Building a Green Home: A Practical Guide
Sustainable, green, eco-friendly – these labels are becoming more and more popular across all consumer markets. Construction is no exception.
Opting for a green home makes a lot of sense. They are sustainable, environmentally friendly, more energy and water efficient, and they are also generally less expensive to run and maintain.
Although the upfront cost of building a green home from scratch will be higher, the tradeoff is huge. The lower energy cost of a green home means that the homeowner can recoup the initial investment in four to eight years – this includes architect fees, permits, materials, construction, etc. Another advantage of owning a green home is that they tend to sell faster.
To begin planning your green home, you’ll need to consider your needs, find a knowledgeable team, build according to your conditions, use sustainable materials, and maximise energy and water efficiency.
Assessing Your Needs
Before you even purchase the land you’re going to build your home on, consider the important factors of your lifestyle and how the size and location of your home can address your specific needs.
For instance – if you hate commuting to work, your location will matter. If you have a large family, you’ll need to consider the size of your future home and what layout will accommodate you best. Bear in mind though, larger homes will cost more to build, furnish, and maintain.
Building a Team
To build your green home, you’ll need a team of engineers, designers, architects, inspectors, building officials, and general contractors to deal with the technical aspects of making your dream a reality.
Then, you’ll also need insurers, appraisers, lenders, and realtors on your team. When choosing service providers, everyone involved in the project must be able to work cooperatively, have experience in the industry, and be knowledgeable about the finer details of sustainable construction projects.
When selecting your team members, check all references and ask to see similar previous projects to confirm their experience – and don’t forget to contact their references.
Building for Your Conditions
Before you decide on a site, you should know what conditions to expect in the region. Factors like topography, soil type, and climate will all affect how comfortable, efficient, and durable your house will be.
The most cost-effective way to create an energy-efficient home is to consider the climate in the initial planning phase. For instance, south-facing houses will enjoy longer sunlight hours and have gardens that receive more natural light, while north-facing houses will need more heating at night.

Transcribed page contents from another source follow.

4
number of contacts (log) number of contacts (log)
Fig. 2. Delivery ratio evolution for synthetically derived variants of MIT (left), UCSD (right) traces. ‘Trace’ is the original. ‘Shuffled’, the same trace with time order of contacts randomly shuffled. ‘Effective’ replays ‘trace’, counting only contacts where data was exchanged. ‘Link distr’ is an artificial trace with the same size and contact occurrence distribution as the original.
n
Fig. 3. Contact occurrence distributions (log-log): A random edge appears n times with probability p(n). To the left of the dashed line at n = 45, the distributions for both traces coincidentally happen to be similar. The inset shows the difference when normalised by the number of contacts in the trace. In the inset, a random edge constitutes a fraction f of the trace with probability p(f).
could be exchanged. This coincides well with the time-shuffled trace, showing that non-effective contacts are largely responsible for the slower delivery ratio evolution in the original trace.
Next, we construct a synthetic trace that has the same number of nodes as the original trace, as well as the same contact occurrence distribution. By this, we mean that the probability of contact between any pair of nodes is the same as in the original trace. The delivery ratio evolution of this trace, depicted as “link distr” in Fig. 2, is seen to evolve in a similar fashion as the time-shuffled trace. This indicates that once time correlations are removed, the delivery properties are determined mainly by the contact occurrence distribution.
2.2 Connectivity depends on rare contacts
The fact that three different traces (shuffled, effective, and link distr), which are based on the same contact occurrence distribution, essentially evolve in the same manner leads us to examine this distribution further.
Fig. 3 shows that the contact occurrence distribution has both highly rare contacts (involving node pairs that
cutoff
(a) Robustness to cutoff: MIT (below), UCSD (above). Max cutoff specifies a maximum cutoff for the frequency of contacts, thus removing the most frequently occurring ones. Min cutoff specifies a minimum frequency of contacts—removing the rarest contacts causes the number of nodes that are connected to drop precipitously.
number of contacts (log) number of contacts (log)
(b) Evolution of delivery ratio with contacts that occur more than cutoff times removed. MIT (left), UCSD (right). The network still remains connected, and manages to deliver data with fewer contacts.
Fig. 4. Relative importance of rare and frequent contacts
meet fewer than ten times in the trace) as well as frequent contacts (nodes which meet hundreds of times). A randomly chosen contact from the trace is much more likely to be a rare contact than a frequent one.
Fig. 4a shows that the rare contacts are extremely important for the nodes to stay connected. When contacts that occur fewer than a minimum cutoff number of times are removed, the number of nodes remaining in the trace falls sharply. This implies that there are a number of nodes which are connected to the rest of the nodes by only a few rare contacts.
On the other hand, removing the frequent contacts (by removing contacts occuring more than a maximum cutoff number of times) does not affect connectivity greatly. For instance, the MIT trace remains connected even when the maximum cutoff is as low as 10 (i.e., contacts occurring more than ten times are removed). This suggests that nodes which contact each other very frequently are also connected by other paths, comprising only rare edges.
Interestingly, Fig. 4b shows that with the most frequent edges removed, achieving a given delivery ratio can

Sustainable Building Materials
When it comes to sustainable building materials, there are a lot of options out there. These include recycled or reused materials, sustainably harvested and renewable wood, locally sourced materials, and non-toxic materials.
Consider the materials available and decide if they are suitable for your conditions. You’ll need to choose materials that are durable, easy to maintain, and inexpensive to source. Then, you should think about aesthetics and personal preferences.
Water and Energy Efficiency
To ensure your home is as energy and water-efficient as possible, you should choose the most efficient equipment.
Choose LED light bulbs and consider how to utilise the location’s natural light as much as possible. You should also look for the most energy-efficient appliances.
For your garden, consider easy-care native plants that don’t need a lot of water and attract pollinators and birdlife. Grade your site so that stormwater drains into your garden and away from the building, which will keep your vegetation lush without eroding the topsoil.
Natural filtration systems allow water to seep slowly back into the water table, purifying it of contaminants before it enters streams and lakes. Water efficiency is also improved by collecting rainwater and using greywater to water your plants.
Indoor Air Quality
Before the green building movement, very few designers, architects, and builders gave much consideration to the air quality inside the home. Now, building materials contain more chemicals than ever, so be careful what you choose.
By using sustainable materials, you’re already ensuring that there are no toxins and allergens in the air you breathe. When choosing paint for your interior and exterior, use VOC-free paint.
Another factor that affects air quality is moisture – which encourages the growth of mold. Install ceiling fans in laundry rooms and bathrooms to prevent moisture from building on the walls. Check other hidden areas like crawlspaces frequently for signs of rot and mold.
Floor coverings should be made from natural materials such as wood and wool – avoid materials like vinyl, building materials that contain formaldehyde, and synthetic carpets. When it comes to HVAC filtration, make sure you have a HEPA-level filter.